También apreciaron un mayor daño potencial creado representado en las indicaciones sobre asuntos económicos y personales de terceros a los encargados de las finanzas en el grupo rebelde.
En referencia a la intensidad del dolo precisaron que fue mayor, porque su actuar se prolongó en el tiempo, circunstancias que bajo la óptica de la necesidad y función de la pena exigían un mayor reproche penal.
Así, individualizaron la sanción en el mismo primer cuarto punitivo establecido para los otros coprocesados, pero en su extremo máximo de 112.5 meses de prisión.
Bajo este derrotero, carece de todo cimiento la alegación del recurrente, pues, los juzgadores partieron de una igualdad que luego fue diferenciada, dadas las particulares circunstancias observadas en el actuar de QUINTERO GÓMEZ, que de forma razonable y acertada determinaron una sanción mayor a la establecida para los otros coprocesados, como efectivamente le fue impuesta.

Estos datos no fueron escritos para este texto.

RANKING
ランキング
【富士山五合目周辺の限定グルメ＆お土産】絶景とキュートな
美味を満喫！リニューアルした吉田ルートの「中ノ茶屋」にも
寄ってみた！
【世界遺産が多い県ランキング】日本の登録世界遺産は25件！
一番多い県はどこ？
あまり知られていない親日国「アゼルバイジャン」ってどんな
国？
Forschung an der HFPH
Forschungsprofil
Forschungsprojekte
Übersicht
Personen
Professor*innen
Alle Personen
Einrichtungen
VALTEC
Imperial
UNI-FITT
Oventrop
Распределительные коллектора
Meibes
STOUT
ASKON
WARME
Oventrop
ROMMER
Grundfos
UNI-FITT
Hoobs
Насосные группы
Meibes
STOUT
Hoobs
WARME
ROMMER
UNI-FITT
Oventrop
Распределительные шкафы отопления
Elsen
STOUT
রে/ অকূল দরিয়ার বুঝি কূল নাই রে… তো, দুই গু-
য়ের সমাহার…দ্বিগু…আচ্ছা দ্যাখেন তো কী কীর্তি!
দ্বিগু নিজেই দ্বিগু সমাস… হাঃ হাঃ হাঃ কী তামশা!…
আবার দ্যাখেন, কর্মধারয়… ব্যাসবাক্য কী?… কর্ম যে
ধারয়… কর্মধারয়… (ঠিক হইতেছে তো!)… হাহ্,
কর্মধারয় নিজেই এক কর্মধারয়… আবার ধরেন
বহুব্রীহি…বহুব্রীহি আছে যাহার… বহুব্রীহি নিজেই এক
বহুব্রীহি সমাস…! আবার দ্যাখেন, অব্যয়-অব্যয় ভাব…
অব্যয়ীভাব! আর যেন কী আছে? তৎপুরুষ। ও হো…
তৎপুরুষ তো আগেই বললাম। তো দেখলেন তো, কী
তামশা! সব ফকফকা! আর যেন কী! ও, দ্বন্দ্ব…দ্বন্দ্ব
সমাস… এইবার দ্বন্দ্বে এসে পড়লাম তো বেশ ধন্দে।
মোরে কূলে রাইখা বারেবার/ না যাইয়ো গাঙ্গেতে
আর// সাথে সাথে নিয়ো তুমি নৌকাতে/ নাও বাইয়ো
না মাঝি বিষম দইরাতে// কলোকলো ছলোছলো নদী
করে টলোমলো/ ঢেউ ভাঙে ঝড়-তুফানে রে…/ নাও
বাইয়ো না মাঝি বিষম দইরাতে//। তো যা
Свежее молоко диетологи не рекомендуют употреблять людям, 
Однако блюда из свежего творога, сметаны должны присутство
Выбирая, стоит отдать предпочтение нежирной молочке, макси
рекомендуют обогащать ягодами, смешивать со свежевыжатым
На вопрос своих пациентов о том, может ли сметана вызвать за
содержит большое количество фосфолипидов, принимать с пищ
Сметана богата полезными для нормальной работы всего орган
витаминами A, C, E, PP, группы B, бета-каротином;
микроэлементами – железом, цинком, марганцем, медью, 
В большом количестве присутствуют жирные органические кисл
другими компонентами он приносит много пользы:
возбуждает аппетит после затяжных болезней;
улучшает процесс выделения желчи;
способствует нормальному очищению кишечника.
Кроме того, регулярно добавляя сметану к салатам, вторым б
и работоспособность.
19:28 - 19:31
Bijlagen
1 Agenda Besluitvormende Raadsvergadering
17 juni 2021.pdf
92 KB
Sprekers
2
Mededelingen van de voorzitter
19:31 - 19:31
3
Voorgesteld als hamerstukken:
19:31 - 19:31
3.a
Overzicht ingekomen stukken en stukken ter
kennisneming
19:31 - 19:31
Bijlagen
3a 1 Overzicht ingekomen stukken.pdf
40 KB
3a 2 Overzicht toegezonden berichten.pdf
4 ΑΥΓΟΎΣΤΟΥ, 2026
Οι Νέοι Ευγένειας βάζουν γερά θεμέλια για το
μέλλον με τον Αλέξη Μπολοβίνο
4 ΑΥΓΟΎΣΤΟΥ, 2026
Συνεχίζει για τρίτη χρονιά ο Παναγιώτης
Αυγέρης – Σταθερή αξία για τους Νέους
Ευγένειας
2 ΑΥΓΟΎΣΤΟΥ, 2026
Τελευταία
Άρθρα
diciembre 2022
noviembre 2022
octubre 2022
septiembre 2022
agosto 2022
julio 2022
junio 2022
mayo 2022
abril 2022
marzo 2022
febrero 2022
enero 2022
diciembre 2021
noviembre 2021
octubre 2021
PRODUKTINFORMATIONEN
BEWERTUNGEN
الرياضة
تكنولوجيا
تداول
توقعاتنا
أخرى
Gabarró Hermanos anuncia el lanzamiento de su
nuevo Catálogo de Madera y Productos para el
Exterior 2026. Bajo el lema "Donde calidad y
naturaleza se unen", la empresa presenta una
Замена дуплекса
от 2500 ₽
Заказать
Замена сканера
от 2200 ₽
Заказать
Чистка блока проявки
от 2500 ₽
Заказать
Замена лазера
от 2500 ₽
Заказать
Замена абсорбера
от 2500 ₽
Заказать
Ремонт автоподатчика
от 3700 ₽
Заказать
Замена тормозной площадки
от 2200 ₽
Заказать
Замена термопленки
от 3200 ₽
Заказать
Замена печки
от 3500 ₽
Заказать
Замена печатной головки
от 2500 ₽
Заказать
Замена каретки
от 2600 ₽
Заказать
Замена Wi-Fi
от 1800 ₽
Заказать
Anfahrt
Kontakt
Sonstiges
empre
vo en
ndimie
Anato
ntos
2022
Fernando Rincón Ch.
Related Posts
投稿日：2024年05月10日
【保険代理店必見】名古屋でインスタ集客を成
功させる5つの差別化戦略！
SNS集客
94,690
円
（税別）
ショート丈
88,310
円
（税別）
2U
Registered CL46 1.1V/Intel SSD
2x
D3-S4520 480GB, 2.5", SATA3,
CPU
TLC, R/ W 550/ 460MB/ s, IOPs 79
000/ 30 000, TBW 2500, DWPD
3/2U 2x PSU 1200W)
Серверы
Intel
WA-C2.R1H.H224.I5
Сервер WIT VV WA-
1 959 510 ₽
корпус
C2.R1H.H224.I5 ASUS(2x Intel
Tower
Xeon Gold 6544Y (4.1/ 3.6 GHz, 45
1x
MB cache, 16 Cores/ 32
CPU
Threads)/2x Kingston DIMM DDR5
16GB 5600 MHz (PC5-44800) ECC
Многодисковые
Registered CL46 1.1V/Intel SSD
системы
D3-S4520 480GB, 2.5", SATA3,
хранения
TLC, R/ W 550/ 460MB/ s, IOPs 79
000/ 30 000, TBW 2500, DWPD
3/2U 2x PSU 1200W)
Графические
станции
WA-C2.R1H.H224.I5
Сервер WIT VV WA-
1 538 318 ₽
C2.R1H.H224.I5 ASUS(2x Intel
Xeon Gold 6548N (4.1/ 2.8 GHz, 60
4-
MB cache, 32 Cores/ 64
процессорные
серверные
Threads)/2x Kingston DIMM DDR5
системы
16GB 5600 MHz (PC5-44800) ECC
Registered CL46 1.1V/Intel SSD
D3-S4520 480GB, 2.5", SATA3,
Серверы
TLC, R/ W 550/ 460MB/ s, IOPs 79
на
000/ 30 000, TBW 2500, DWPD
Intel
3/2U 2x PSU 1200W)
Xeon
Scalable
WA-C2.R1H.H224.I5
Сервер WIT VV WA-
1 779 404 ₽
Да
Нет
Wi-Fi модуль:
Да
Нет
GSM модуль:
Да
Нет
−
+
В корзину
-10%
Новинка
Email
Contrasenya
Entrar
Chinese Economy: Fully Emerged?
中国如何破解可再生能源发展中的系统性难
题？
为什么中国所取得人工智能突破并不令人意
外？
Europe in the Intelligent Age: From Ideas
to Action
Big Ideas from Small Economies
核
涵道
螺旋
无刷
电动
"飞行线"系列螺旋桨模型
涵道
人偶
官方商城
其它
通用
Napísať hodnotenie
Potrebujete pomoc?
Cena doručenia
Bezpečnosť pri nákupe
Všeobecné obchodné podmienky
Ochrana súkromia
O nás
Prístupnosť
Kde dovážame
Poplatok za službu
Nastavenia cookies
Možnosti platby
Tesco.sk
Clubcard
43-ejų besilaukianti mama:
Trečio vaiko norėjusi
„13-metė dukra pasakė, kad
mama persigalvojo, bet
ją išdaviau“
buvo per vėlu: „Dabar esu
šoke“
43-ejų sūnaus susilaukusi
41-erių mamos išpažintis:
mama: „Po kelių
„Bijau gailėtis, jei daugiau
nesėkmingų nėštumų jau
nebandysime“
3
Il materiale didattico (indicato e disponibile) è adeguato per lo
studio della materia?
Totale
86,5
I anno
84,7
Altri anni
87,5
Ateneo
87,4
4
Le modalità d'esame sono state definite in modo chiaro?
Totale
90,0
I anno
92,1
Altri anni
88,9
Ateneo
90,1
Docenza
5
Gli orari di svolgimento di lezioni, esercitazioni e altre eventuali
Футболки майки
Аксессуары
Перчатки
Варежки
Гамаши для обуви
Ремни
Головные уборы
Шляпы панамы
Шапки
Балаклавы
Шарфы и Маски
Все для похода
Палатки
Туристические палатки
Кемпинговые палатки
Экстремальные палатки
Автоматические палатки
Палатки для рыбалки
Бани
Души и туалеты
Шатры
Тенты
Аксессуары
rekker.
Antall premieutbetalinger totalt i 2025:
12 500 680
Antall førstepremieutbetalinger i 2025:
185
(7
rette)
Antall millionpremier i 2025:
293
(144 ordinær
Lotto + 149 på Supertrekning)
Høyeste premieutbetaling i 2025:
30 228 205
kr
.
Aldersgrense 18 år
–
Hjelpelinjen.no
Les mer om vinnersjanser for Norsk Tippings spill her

5. Por último y adicional a lo anterior, de la revisión del expediente no se advierte la vulneración de alguna garantía fundamental que amerite el ejercicio de las facultades oficiosas de la Corte y la lleve a pronunciarse en camino a su protección.
6. De conformidad con el artículo 184 de la Ley 906 de 2004, contra el presente auto procede el mecanismo especial de insistencia, dentro de los términos y parámetros desarrollados por la jurisprudencia de esta Corporación (CSJ SP, 5 Sep 2012, Rad. 36578; 17 Feb 2013, Rad. 37948, entre otros).
En mérito de lo expuesto, la Sala de Casación Penal de la Corte Suprema de Justicia,
RESUELVE
1.- Inadmitir la demanda de casación presentada a nombre de ALBERTO QUINTERO GÓMEZ, conforme a lo expuesto en precedencia.
2.- De conformidad con lo dispuesto en el artículo 184 de la Ley 906 de 2004, es facultad del demandante elevar petición de insistencia, según lo indicado en la parte motiva de este auto.
Cópiese, notifíquese, cúmplase y devuélvase al Tribunal de origen.
FERNANDO ALBERTO CASTRO CABALLERO
JOSÉ LUIS BARCELÓ CAMACHO
JOSÉ LEONIDAS BUSTOS MARTÍNEZ
EUGENIO FERNÁNDEZ CARLIER
MARÍA DEL ROSARIO GONZÁLEZ MUÑOZ
GUSTAVO ENRIQUE MALO FERNÁNDEZ
EYDER PATIÑO CABRERA
PATRICIA SALAZAR CUÉLLAR
LUIS GUILLERMO SALAZAR OTERO
NUBIA YOLANDA NOVA GARCÍA
Secretaria.
1 En la misma diligencia se le imputaron cargos a Ángel María Castrillón y Gabriel Hernando Cepeda Bernal, como autores del delito de rebelión, quienes finalmente fueron condenados por la conducta que les fue reprochada.
2 Fol. 21 de la carpeta No. 1.
3 Fol. 25 de la carpeta No. 1.
4 Fols. 124, 146, 166 y 189 de la carpeta No. 1; y 26, 27, y 37 de la carpeta No. 2.
5 Fol. 174 de la carpeta No. 1.
6 Fol. 64 de la carpeta No. 2.
7 Fol. 20 del cuaderno del Tribunal.
8 Ver página 21 de la sentencia de primer grado.